Hello everyone, this is Mario Raviglione.
I am a professor at the University of Milan, where I teach Global Health,
and I'm also an honorary professor at Queen Mary University, London.
I used to be the Director of the Global Tuberculosis Program at the World Health Organization
in Geneva, between 2003 and 2017.
This talk is part 2 of my talk on the End TB strategy.
As you'll remember from the previous talk, in part 1 I addressed the burden of tuberculosis,
international targets and the progress towards them, the challenges to be faced today,
and finally the evolution of the global strategy - the precursors - from DOTS to the End TB strategy.
In this talk I will be speaking exclusively about the End TB strategy, providing all details.

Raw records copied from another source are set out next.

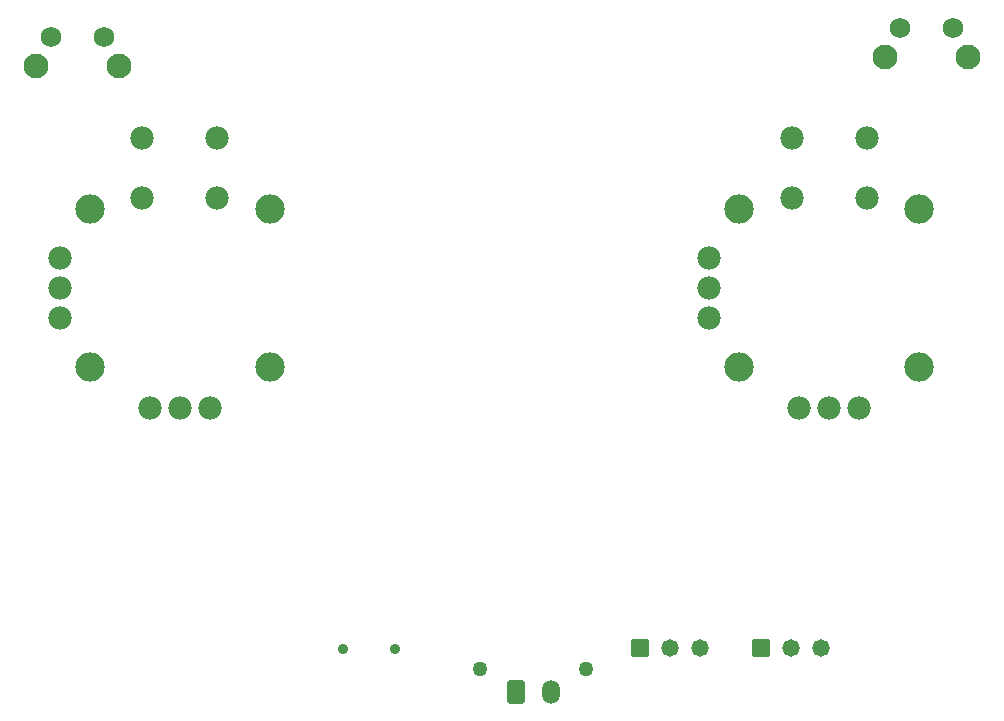
<source format=gbr>
%TF.GenerationSoftware,KiCad,Pcbnew,8.0.6*%
%TF.CreationDate,2025-02-26T11:59:33+01:00*%
%TF.ProjectId,CONTROL WIFI ESP32 S3 V4.0,434f4e54-524f-44c2-9057-494649204553,rev?*%
%TF.SameCoordinates,Original*%
%TF.FileFunction,Soldermask,Bot*%
%TF.FilePolarity,Negative*%
%FSLAX46Y46*%
G04 Gerber Fmt 4.6, Leading zero omitted, Abs format (unit mm)*
G04 Created by KiCad (PCBNEW 8.0.6) date 2025-02-26 11:59:33*
%MOMM*%
%LPD*%
G01*
G04 APERTURE LIST*
G04 Aperture macros list*
%AMRoundRect*
0 Rectangle with rounded corners*
0 $1 Rounding radius*
0 $2 $3 $4 $5 $6 $7 $8 $9 X,Y pos of 4 corners*
0 Add a 4 corners polygon primitive as box body*
4,1,4,$2,$3,$4,$5,$6,$7,$8,$9,$2,$3,0*
0 Add four circle primitives for the rounded corners*
1,1,$1+$1,$2,$3*
1,1,$1+$1,$4,$5*
1,1,$1+$1,$6,$7*
1,1,$1+$1,$8,$9*
0 Add four rect primitives between the rounded corners*
20,1,$1+$1,$2,$3,$4,$5,0*
20,1,$1+$1,$4,$5,$6,$7,0*
20,1,$1+$1,$6,$7,$8,$9,0*
20,1,$1+$1,$8,$9,$2,$3,0*%
G04 Aperture macros list end*
%ADD10RoundRect,0.102000X-0.634000X-0.634000X0.634000X-0.634000X0.634000X0.634000X-0.634000X0.634000X0*%
%ADD11C,1.472000*%
%ADD12C,1.982000*%
%ADD13C,2.490000*%
%ADD14C,2.100000*%
%ADD15C,1.750000*%
%ADD16C,0.900000*%
%ADD17C,1.270000*%
%ADD18RoundRect,0.250001X-0.499999X-0.759999X0.499999X-0.759999X0.499999X0.759999X-0.499999X0.759999X0*%
%ADD19O,1.500000X2.020000*%
G04 APERTURE END LIST*
D10*
%TO.C,POT1*%
X97950000Y-135500000D03*
D11*
X100490000Y-135500000D03*
X103030000Y-135500000D03*
%TD*%
D12*
%TO.C,U4*%
X100575000Y-92300000D03*
X106925000Y-92300000D03*
X100575000Y-97380000D03*
X106925000Y-97380000D03*
X101210000Y-115160000D03*
X103750000Y-115160000D03*
X106290000Y-115160000D03*
D13*
X96130000Y-98332500D03*
X96130000Y-111667500D03*
X111370000Y-111667500D03*
X111370000Y-98332500D03*
D12*
X93590000Y-102460000D03*
X93590000Y-105000000D03*
X93590000Y-107540000D03*
%TD*%
D14*
%TO.C,SW3*%
X36625000Y-86217500D03*
X43635000Y-86217500D03*
D15*
X37875000Y-83727500D03*
X42375000Y-83727500D03*
%TD*%
D16*
%TO.C,J3*%
X62600000Y-135575000D03*
X67000000Y-135575000D03*
%TD*%
D17*
%TO.C,J2*%
X74200000Y-137240000D03*
X83200000Y-137240000D03*
D18*
X77200000Y-139200000D03*
D19*
X80200000Y-139200000D03*
%TD*%
D12*
%TO.C,U5*%
X45575000Y-92300000D03*
X51925000Y-92300000D03*
X45575000Y-97380000D03*
X51925000Y-97380000D03*
X46210000Y-115160000D03*
X48750000Y-115160000D03*
X51290000Y-115160000D03*
D13*
X41130000Y-98332500D03*
X41130000Y-111667500D03*
X56370000Y-111667500D03*
X56370000Y-98332500D03*
D12*
X38590000Y-102460000D03*
X38590000Y-105000000D03*
X38590000Y-107540000D03*
%TD*%
D14*
%TO.C,SW2*%
X108475000Y-85452500D03*
X115485000Y-85452500D03*
D15*
X109725000Y-82962500D03*
X114225000Y-82962500D03*
%TD*%
D10*
%TO.C,POT2*%
X87760000Y-135500000D03*
D11*
X90300000Y-135500000D03*
X92840000Y-135500000D03*
%TD*%
M02*

</source>
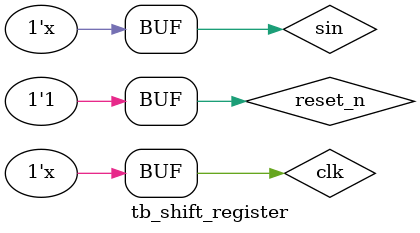
<source format=v>
module tb_shift_register;
parameter N = 4;
reg  clk, reset_n;
reg  sin; // Serial input data
wire [N-1:0] qout;

shift_register #(4) uut(clk, reset_n, sin, qout);

always #20 clk = ~clk;
always #30 sin = ~sin;

initial begin
clk = 0; reset_n = 1; sin = 0;
#10 reset_n = 0;
#10 reset_n = 1;
end
endmodule
</source>
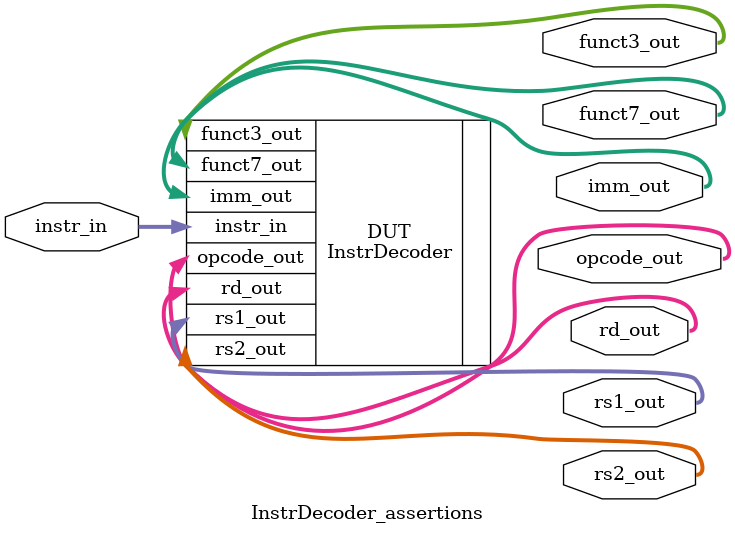
<source format=sv>
module InstrDecoder_assertions(
   input    logic [31:0]   instr_in,
   
   output   logic [6:0]    opcode_out,
   output   logic [4:0]    rs1_out,
   output   logic [4:0]    rs2_out,
   output   logic [4:0]    rd_out,
   output   logic [11:0]   imm_out,
   output   logic [2:0]    funct3_out,
   output   logic [6:0]    funct7_out
);

   // Instance of the DUT (Device Under Test)
   InstrDecoder DUT (.instr_in, .opcode_out, .rs1_out, .rs2_out, .rd_out, .imm_out, .funct3_out, .funct7_out);
   
   // Assertion to ensure opcode is correct
   always_comb begin
      assert(opcode_out == instr_in[6:0]);
   end

   // Assertions for each type of instruction
   always_comb begin
      unique case (instr_in[6:0])
         7'b0000011: begin // I-TYPE
             assert(rd_out == instr_in[11:7]);
             assert(funct3_out == instr_in[14:12]);
             assert(rs1_out == instr_in[19:15]);
             assert(imm_out == instr_in[31:20]);
         end

         7'b0100011: begin // S-TYPE
             assert(rs1_out == instr_in[19:15]);
             assert(rs2_out == instr_in[24:20]);
             assert(funct3_out == instr_in[14:12]);
             assert(imm_out[4:0] == instr_in[11:7]);
             assert(imm_out[11:5] == instr_in[31:25]);
         end

         7'b0110011: begin // R-TYPE
             assert(rd_out == instr_in[11:7]);
             assert(rs1_out == instr_in[19:15]);
             assert(rs2_out == instr_in[24:20]);
             assert(funct3_out == instr_in[14:12]);
             assert(funct7_out == instr_in[31:25]);
         end

         7'b1100011: begin // B-TYPE
             assert(rs1_out == instr_in[19:15]);
             assert(rs2_out == instr_in[24:20]);
             assert(funct3_out == instr_in[14:12]);
             assert(imm_out[3:0] == instr_in[11:8]);
             assert(imm_out[9:4] == instr_in[30:25]);
             assert(imm_out[10] == instr_in[7]);
             assert(imm_out[11] == instr_in[31]);
         end

         default: begin
             // No assertions for unsupported opcodes
         end
     endcase
   end

endmodule

</source>
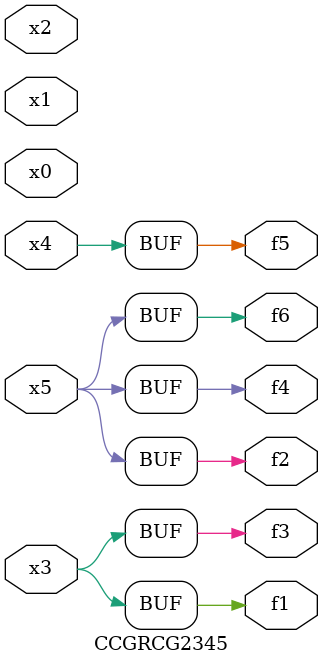
<source format=v>
module CCGRCG2345(
	input x0, x1, x2, x3, x4, x5,
	output f1, f2, f3, f4, f5, f6
);
	assign f1 = x3;
	assign f2 = x5;
	assign f3 = x3;
	assign f4 = x5;
	assign f5 = x4;
	assign f6 = x5;
endmodule

</source>
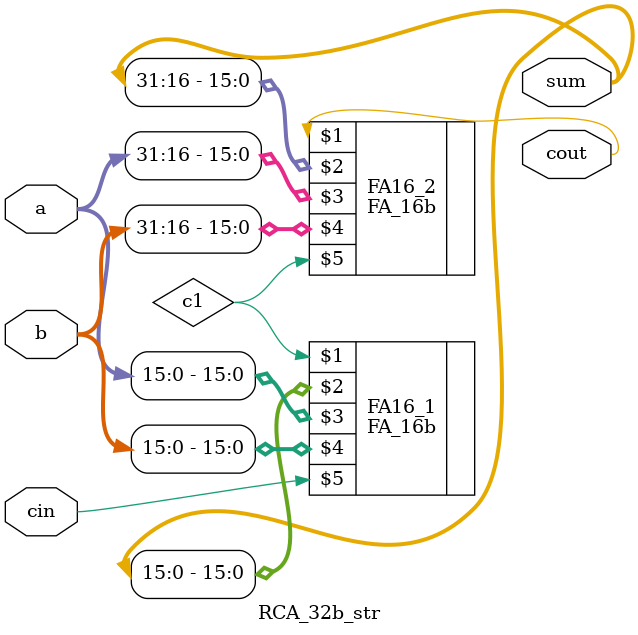
<source format=v>
module RCA_32b_str(cout,sum,a,b,cin);

output cout;
output [31:0] sum;
input [31:0] a;
input [31:0] b;
input cin;

wire c1;

FA_16b FA16_1(c1, sum[15:0], a[15:0], b[15:0],cin);

FA_16b FA16_2(cout, sum[31:16], a[31:16], b[31:16],c1);

endmodule
</source>
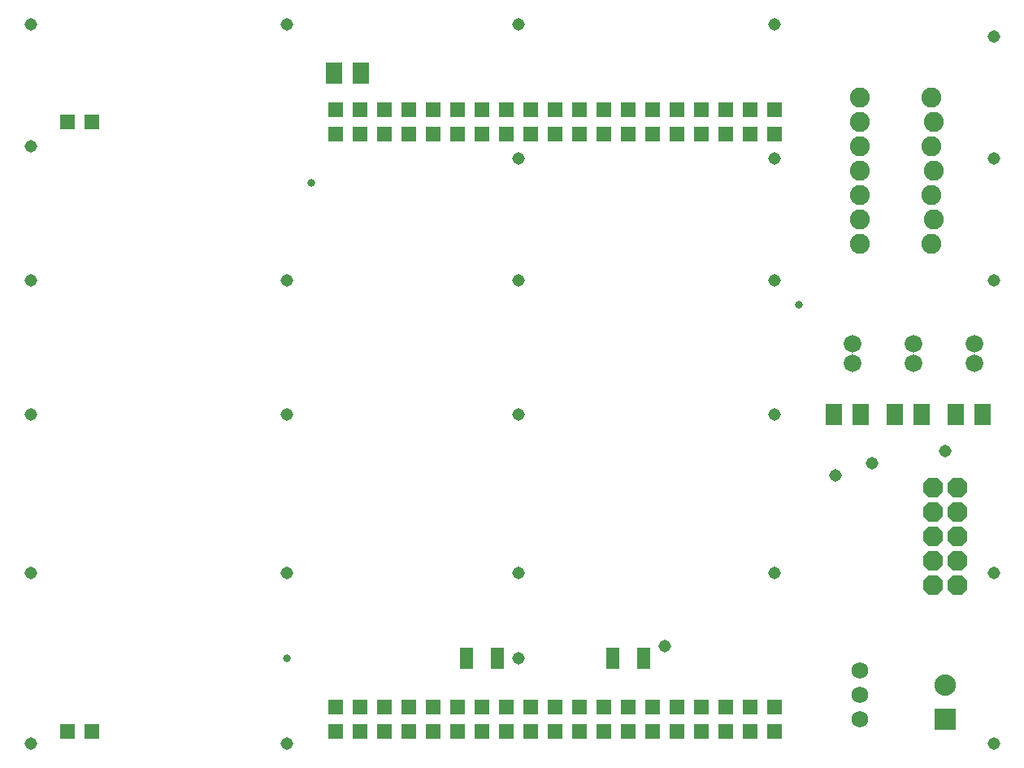
<source format=gts>
G75*
G70*
%OFA0B0*%
%FSLAX24Y24*%
%IPPOS*%
%LPD*%
%AMOC8*
5,1,8,0,0,1.08239X$1,22.5*
%
%ADD10R,0.0595X0.0595*%
%ADD11C,0.0316*%
%ADD12C,0.0820*%
%ADD13R,0.0710X0.0867*%
%ADD14C,0.0680*%
%ADD15OC8,0.0820*%
%ADD16R,0.0880X0.0880*%
%ADD17C,0.0880*%
%ADD18C,0.0720*%
%ADD19R,0.0552X0.0867*%
%ADD20C,0.0516*%
D10*
X003100Y001600D03*
X004100Y001600D03*
X014100Y001600D03*
X015100Y001600D03*
X016100Y001600D03*
X016100Y002600D03*
X015100Y002600D03*
X014100Y002600D03*
X017100Y002600D03*
X018100Y002600D03*
X019100Y002600D03*
X019100Y001600D03*
X018100Y001600D03*
X017100Y001600D03*
X020100Y001600D03*
X021100Y001600D03*
X022100Y001600D03*
X022100Y002600D03*
X021100Y002600D03*
X020100Y002600D03*
X023100Y002600D03*
X024100Y002600D03*
X025100Y002600D03*
X025100Y001600D03*
X024100Y001600D03*
X023100Y001600D03*
X026100Y001600D03*
X027100Y001600D03*
X028100Y001600D03*
X028100Y002600D03*
X027100Y002600D03*
X026100Y002600D03*
X029100Y002600D03*
X030100Y002600D03*
X031100Y002600D03*
X031100Y001600D03*
X030100Y001600D03*
X029100Y001600D03*
X032100Y001600D03*
X032100Y002600D03*
X032100Y026100D03*
X032100Y027100D03*
X031100Y027100D03*
X030100Y027100D03*
X029100Y027100D03*
X029100Y026100D03*
X030100Y026100D03*
X031100Y026100D03*
X028100Y026100D03*
X027100Y026100D03*
X026100Y026100D03*
X026100Y027100D03*
X027100Y027100D03*
X028100Y027100D03*
X025100Y027100D03*
X024100Y027100D03*
X023100Y027100D03*
X023100Y026100D03*
X024100Y026100D03*
X025100Y026100D03*
X022100Y026100D03*
X021100Y026100D03*
X020100Y026100D03*
X020100Y027100D03*
X021100Y027100D03*
X022100Y027100D03*
X019100Y027100D03*
X018100Y027100D03*
X017100Y027100D03*
X017100Y026100D03*
X018100Y026100D03*
X019100Y026100D03*
X016100Y026100D03*
X015100Y026100D03*
X014100Y026100D03*
X014100Y027100D03*
X015100Y027100D03*
X016100Y027100D03*
X004100Y026600D03*
X003100Y026600D03*
D11*
X013100Y024100D03*
X033100Y019100D03*
X012100Y004600D03*
D12*
X035600Y021600D03*
X035600Y022600D03*
X035600Y023600D03*
X035600Y024600D03*
X035600Y025600D03*
X035600Y026600D03*
X035600Y027600D03*
X038550Y027600D03*
X038650Y026600D03*
X038550Y025600D03*
X038650Y024600D03*
X038550Y023600D03*
X038650Y022600D03*
X038550Y021600D03*
D13*
X038151Y014600D03*
X037049Y014600D03*
X035651Y014600D03*
X034549Y014600D03*
X039549Y014600D03*
X040651Y014600D03*
X015151Y028600D03*
X014049Y028600D03*
D14*
X035600Y004100D03*
X035600Y003100D03*
X035600Y002100D03*
D15*
X038600Y007600D03*
X039600Y007600D03*
X039600Y008600D03*
X038600Y008600D03*
X038600Y009600D03*
X039600Y009600D03*
X039600Y010600D03*
X038600Y010600D03*
X038600Y011600D03*
X039600Y011600D03*
D16*
X039100Y002100D03*
D17*
X039100Y003478D03*
D18*
X040317Y016706D03*
X040317Y017494D03*
X037817Y017494D03*
X037817Y016706D03*
X035317Y016706D03*
X035317Y017494D03*
D19*
X026730Y004600D03*
X025470Y004600D03*
X020730Y004600D03*
X019470Y004600D03*
D20*
X001600Y001100D03*
X001600Y008100D03*
X001600Y014600D03*
X001600Y020100D03*
X001600Y025600D03*
X001600Y030600D03*
X012100Y030600D03*
X021600Y030600D03*
X021600Y025100D03*
X021600Y020100D03*
X021600Y014600D03*
X021600Y008100D03*
X021600Y004600D03*
X027600Y005100D03*
X032100Y008100D03*
X034600Y012100D03*
X036100Y012600D03*
X039100Y013100D03*
X041100Y008100D03*
X032100Y014600D03*
X032100Y020100D03*
X032100Y025100D03*
X032100Y030600D03*
X041100Y030100D03*
X041100Y025100D03*
X041100Y020100D03*
X041100Y001100D03*
X012100Y001100D03*
X012100Y008100D03*
X012100Y014600D03*
X012100Y020100D03*
M02*

</source>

The End TB strategy (in part 1) was fully approved by the World Health Organization in 2014,
and is a strategy that accompanies the Sustainable Development Goals of the United Nations,
it's part of it, in a way.
It started in 2016, with a deadline in 2030.
In this slide you see the vision, the targets, of the End TB strategy.
We have a vision of a world free of tuberculosis, of a goal of ending the epidemic, which coincides
(not by coincidence) with the Sustainable Development Goals aims of ending the epidemic.
You see the three essential pillars of the strategy, that I'm going to describe in detail.
The first one is on integrated patient-centered TB care and prevention, it's more the approach
to the patient, it's the care part.
Pillar 2 is on the policies instead, and speaks of the bold policies and supportive systems that must be
in place, in a health system, in a country, to support the fight against tuberculosis.
Finally, pillar 3 is the one devoted to innovation and research.
At the bottom you see four layers, these are the four essential principles of the strategy.
The government has to provide stewardship, and has to be accountable.
The second one is the coalition necessary between civil society and communities.
The third one is the protection and promotion of human rights, of ethical behavior, and of equity.
Finally the last point or principle is that of the adaptation of the strategy and the targets
at the country level (locally), and the global collaboration that is necessary.
On the right, you have the targets.
These targets - which I have described in part 1 of this talk and am repeating, focusing on those
for 2030, that coincide with the Sustainable Development Goals for 2030 for tuberculosis -
are a reduction in the number of TB deaths by 90 per cent,
a reduction in the incidence of tuberculosis by 80 per cent.
What we would like to see starting in 2020, and in 2025 continuing and proceeding to 2030, is zero.
That number zero, meaning no family, no patient affected by TB should be facing catastrophic costs.
These are the main indicators, and therefore the targets are related to those indicators
that define the whole philosophy of the strategy.